Advertisement

Types of Marine Insurance Policy?

                    

Meaning: -Marine Insurance gives protection against losses caused due to the dangers of the sea. Marine Insurance is very useful for foreign trade i.e. for exporters and importers. It has become mandatory for exporters and importers to insure their goods. It also covers the loss or damage to the passengers in cruise during journey on the sea. Marine Insurance covers the dangers of the sea such as sinking of the ship, storm, fire, explosion in the ship, crashing with icebergs, pirates, etc.

Definition: - according to Marine Insurance Act, 1963 "An agreement whereby the insurer undertakes to indemnity the assured, in the manner and to the extent thereby agreed, against losses incidental to marine adventure. It may cover loss or damage to vessels, cargo or freight."

Types of Marine Insurance Policies:

1.       Voyage Policy: - It is a policy in which the subject matter is insured for a particular voyage irrespective of the time involved in it. In this case, the risk begins only when the ship starts on voyage. E.g. voyage from Mumbai to New York.

2.       Time Policy: -Time policy is one in which subject matter is insured for a definite period of time against the perils/dangers at sea. A time policy cannot be for a period exceeding one year, but it may contain continuation clause. The continuation clause means that if the voyage is not completed within the specified time, the risk shall be covered until the voyage is completed or till the arrival of the ship at the port.

3.       Mixed Policy: -This Policy is the combination of time and voyage policy. It therefore, covers the risk for both, particular voyage and for a specified period of time. E.g. A policy can be taken from Mumbai to New York for 40 days voyage starting from 1st February 2012.

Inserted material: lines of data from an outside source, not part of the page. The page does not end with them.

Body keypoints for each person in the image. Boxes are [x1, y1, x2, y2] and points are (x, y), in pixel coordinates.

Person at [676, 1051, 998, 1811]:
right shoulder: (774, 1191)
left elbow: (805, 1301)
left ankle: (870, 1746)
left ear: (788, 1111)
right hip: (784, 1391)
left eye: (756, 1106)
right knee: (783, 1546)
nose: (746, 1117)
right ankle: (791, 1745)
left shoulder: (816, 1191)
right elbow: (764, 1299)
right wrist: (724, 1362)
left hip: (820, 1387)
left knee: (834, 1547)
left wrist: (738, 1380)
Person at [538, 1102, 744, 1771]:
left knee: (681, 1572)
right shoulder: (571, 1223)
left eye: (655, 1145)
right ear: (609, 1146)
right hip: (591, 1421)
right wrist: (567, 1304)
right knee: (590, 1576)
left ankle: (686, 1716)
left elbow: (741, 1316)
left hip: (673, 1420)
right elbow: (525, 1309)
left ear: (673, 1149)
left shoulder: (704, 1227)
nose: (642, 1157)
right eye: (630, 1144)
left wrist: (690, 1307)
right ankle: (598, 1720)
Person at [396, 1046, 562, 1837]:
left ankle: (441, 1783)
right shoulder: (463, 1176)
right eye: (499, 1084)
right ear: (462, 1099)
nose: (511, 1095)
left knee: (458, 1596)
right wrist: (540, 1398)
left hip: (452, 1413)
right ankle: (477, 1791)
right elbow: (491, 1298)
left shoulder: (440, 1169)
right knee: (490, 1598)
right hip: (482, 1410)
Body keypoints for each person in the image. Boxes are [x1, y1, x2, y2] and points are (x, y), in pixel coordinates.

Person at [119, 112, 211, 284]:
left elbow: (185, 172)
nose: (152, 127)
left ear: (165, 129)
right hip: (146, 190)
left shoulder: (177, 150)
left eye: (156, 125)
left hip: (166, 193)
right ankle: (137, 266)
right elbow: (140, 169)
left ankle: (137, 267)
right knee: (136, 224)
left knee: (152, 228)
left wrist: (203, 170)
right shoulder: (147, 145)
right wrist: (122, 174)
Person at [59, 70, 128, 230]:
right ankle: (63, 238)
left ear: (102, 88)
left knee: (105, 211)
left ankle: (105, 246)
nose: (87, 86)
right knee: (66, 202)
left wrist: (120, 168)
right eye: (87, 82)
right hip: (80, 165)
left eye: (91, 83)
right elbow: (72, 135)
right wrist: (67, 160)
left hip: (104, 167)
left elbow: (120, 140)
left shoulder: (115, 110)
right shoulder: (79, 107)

4.       Valued Policy: -Under this policy, goods are insured for an agreed value between the insurer and insured. This is applicable, when it becomes difficult for the insurer to assess the value of the goods. In case of cargo this value means the cost of goods plus freight and shipping chargers plus 10% to 15% margin for anticipated profits. This agreed value is more than the actual value of goods.


5.       Floating Policy: -Floating Policy is taken for a large sum covering several shipments. This policy is mostly taken by exporters in order to avoid trouble of taking out a separate policy for every shipment. This policy covers several shipments till the amount insured is exhausted.


6.       Blanket Policy: -Under blanket policy, the maximum limit of the required amount of protection is estimated which is purchased in lump sum. The amount of premium is usually paid in advance. This policy describes the nature of goods insured, specific route, ports and places of voyages and covers all the risks accordingly.


7.       Port Risk Policy:- Port risk policy covers all the risks of a vessel while it is anchored at the port for a particular period of time. This policy is applicable till the departure of the vessel from the port.



8.       Composite Policy: -This type of policy is purchased from more than one insurer. The liability of each insurer is separate and distinct. This policy is taken when the amount of insurance is very high.